ピアニストで、モスクワ音楽院の留学経験を記した本を出版した 坂本 里沙子さん 子安町在住 26歳
ロシアに惚れ込み
○…「暗くて寒い」国。それが17歳のとき初めて訪れたロシアの第一印象だったが、現地のコンサートに「あたたかさ」を感じたという。娯楽の少ない環境だからこそ、音楽が「人々の生活になくてはならないもの」となっているのではないか―。そこで芸術を学ぼうと決めた。以来6年間、モスクワ音楽院に留学し、各地の演奏会にも出演した。
○…母の薦めで5歳からピアノを始めた。小学6年生のときに出会った師匠からロシア流の演奏法を習ったことでロシアに興味をもち、音楽高校を卒業後、留学。言葉は初心者レベル、当時はスマホも持っていなかったため、ちょっとした移動も不安であった。しかし、友人らとは楽器を介してコミュニケーションを取ることができたと振り返る。「会話はできずとも、音を聴くと心で通じ合えたと思う」
○…留学中、最も辛かったのは、故障で右手が使えなかった4カ月間。それまで練習漬けの日々だったため、初めは時間を持て余し、茫然としたという。進級試験にも出られないことを危惧したが、左手だけを使う作品を選んだ。普段より集中力を要する曲に苦戦したが、教諭からは「同情されるような弾き方をするな」と。20分間、左手のみで弾き終えて乗り越えたときの安堵感は今も鮮明だ。

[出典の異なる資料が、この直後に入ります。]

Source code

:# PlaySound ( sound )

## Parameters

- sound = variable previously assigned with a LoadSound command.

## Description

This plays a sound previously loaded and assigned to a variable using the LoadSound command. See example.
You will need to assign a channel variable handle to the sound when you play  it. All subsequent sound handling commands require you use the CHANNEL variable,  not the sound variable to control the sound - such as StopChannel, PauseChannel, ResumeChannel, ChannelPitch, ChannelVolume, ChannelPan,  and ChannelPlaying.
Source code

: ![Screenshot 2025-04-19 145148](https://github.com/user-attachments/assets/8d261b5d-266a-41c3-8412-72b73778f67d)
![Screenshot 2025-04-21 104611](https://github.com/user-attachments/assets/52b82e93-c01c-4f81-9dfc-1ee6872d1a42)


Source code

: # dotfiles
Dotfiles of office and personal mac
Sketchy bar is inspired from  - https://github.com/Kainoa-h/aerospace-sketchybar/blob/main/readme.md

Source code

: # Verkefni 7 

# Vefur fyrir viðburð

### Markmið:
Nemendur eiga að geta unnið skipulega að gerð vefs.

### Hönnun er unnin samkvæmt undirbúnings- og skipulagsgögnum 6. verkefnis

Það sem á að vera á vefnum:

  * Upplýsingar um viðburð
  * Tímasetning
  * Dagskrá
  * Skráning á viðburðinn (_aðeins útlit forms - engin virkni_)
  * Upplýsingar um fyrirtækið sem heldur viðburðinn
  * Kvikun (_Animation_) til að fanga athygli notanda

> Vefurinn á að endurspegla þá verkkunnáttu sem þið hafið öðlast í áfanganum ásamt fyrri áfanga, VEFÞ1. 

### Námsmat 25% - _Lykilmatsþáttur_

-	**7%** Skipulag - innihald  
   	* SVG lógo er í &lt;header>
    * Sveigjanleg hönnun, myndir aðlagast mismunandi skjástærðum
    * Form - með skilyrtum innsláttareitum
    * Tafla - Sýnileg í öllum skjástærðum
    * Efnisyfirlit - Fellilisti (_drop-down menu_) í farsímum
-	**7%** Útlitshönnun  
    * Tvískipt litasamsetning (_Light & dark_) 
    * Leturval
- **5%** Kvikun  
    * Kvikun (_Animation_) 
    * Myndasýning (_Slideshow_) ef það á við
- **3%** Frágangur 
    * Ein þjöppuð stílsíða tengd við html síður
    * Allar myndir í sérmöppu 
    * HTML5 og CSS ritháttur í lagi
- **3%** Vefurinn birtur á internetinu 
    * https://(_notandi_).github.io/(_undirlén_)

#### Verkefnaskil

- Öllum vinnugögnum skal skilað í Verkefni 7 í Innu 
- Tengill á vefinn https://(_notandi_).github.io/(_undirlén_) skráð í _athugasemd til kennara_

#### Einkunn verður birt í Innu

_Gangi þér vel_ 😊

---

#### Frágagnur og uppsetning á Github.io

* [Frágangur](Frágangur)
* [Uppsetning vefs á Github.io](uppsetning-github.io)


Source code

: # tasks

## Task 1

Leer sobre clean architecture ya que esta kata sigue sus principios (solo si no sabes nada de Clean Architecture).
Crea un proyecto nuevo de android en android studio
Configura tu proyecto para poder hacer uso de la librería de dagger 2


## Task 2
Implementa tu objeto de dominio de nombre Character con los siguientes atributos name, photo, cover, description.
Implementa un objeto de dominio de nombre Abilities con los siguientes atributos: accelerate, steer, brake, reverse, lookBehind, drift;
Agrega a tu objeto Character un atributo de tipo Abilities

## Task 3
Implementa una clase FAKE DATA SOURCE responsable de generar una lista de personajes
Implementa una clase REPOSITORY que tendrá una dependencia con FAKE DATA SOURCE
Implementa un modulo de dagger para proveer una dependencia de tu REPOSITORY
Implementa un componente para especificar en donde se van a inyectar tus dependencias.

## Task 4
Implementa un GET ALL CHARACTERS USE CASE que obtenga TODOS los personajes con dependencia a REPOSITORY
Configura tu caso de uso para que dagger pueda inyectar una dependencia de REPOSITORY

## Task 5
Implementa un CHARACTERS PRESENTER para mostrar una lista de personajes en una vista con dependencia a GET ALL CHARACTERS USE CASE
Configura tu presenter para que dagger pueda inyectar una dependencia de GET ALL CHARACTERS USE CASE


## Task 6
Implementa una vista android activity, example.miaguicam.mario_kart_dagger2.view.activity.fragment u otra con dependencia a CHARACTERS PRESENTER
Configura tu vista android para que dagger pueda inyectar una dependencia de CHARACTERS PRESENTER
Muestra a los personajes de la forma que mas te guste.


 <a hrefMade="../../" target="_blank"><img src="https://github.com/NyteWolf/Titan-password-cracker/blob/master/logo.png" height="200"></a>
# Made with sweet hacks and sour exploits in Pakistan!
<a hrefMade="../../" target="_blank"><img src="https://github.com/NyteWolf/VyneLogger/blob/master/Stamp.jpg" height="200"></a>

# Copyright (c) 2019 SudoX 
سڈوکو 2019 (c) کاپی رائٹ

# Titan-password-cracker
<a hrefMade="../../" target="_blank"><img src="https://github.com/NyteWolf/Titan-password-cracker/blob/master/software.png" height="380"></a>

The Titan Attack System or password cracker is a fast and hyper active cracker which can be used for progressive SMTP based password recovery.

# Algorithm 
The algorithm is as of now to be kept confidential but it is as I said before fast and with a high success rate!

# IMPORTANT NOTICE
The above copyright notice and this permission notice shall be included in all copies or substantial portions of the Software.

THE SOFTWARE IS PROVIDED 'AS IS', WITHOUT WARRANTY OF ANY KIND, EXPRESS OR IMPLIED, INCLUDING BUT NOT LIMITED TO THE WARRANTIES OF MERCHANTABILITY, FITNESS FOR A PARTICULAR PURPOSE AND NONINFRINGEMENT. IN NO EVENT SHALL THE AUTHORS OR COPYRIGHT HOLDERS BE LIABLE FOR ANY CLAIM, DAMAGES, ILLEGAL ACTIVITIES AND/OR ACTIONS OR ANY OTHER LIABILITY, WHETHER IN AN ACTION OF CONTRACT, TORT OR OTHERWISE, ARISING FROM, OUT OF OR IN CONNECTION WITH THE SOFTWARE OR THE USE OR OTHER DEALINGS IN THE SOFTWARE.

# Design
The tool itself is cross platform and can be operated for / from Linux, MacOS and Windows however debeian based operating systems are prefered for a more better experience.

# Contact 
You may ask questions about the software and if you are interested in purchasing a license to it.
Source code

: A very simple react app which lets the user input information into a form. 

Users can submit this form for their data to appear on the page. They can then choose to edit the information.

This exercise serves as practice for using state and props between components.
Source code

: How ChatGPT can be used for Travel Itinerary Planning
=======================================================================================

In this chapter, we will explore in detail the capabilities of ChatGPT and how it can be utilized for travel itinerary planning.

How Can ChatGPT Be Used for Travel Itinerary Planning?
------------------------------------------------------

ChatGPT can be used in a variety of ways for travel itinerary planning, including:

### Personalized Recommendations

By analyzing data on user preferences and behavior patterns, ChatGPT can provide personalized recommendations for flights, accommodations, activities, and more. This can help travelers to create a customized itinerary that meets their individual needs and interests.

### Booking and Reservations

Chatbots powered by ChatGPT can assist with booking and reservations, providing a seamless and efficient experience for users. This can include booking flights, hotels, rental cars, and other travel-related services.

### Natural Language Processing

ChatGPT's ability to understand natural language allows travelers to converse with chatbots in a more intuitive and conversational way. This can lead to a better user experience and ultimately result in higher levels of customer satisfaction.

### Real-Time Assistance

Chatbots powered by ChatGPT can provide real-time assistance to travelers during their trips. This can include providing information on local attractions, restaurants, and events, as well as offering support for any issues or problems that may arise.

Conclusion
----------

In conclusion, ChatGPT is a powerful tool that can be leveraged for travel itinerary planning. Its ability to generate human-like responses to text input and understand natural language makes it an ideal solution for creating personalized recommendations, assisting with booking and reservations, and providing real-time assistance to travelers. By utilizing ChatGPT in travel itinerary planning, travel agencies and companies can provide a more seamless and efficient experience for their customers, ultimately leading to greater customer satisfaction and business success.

○…作曲家では「ラフマニノフ」が好きだという。本人がロシアで見た景色、感じたことを想像しながら弾くため、その手記や日記を原文で読んだ。作家の交友関係まで調べていくと、小説家や画家とのつながりも見えてくるのだそう。留学を経て、「脈々と続いてきた歴史を背負っている」と考えるようになった。今後は演奏活動はもちろん日本でロシアの文化を広めたいとする。